# [EXERCISE GOAL]
Word for word and without images, transcribe all of the records.

# [DATA FOR THIS EXERCISE]
^^^^
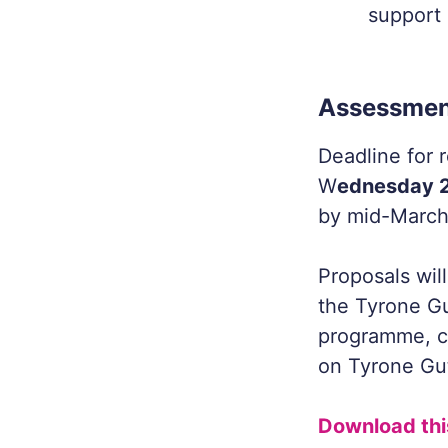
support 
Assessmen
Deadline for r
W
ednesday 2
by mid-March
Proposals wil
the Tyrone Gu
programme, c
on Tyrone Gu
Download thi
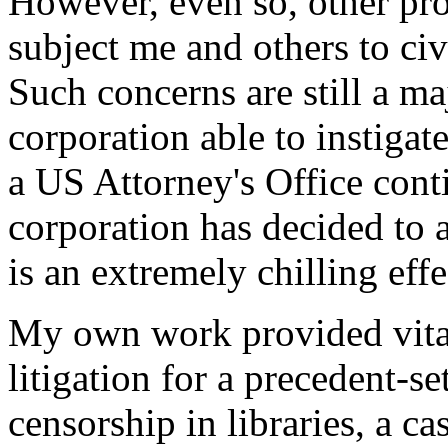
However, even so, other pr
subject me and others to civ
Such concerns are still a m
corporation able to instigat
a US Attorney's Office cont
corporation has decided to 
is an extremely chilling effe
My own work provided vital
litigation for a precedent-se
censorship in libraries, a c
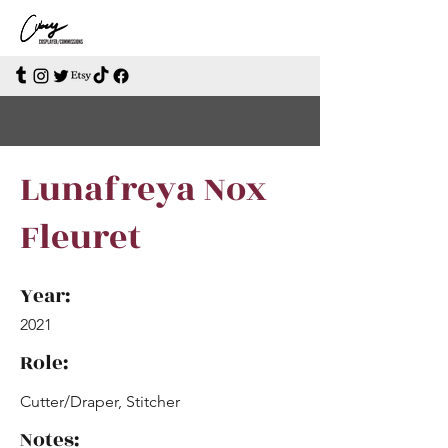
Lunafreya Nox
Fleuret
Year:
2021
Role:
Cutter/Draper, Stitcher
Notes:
^^^^
# [REPLY]
support 
Assessmen
Deadline for r
W
ednesday 2
by mid-March
Proposals wil
the Tyrone Gu
programme, c
on Tyrone Gu
Download thi
However, even so, other pr
subject me and others to civ
Such concerns are still a m
corporation able to instigat
a US Attorney's Office cont
corporation has decided to 
is an extremely chilling effe
My own work provided vital
litigation for a precedent-se
censorship in libraries, a c
Lunafreya Nox
Fleuret
Year:
2021
Role:
Cutter/Draper, Stitcher
Notes:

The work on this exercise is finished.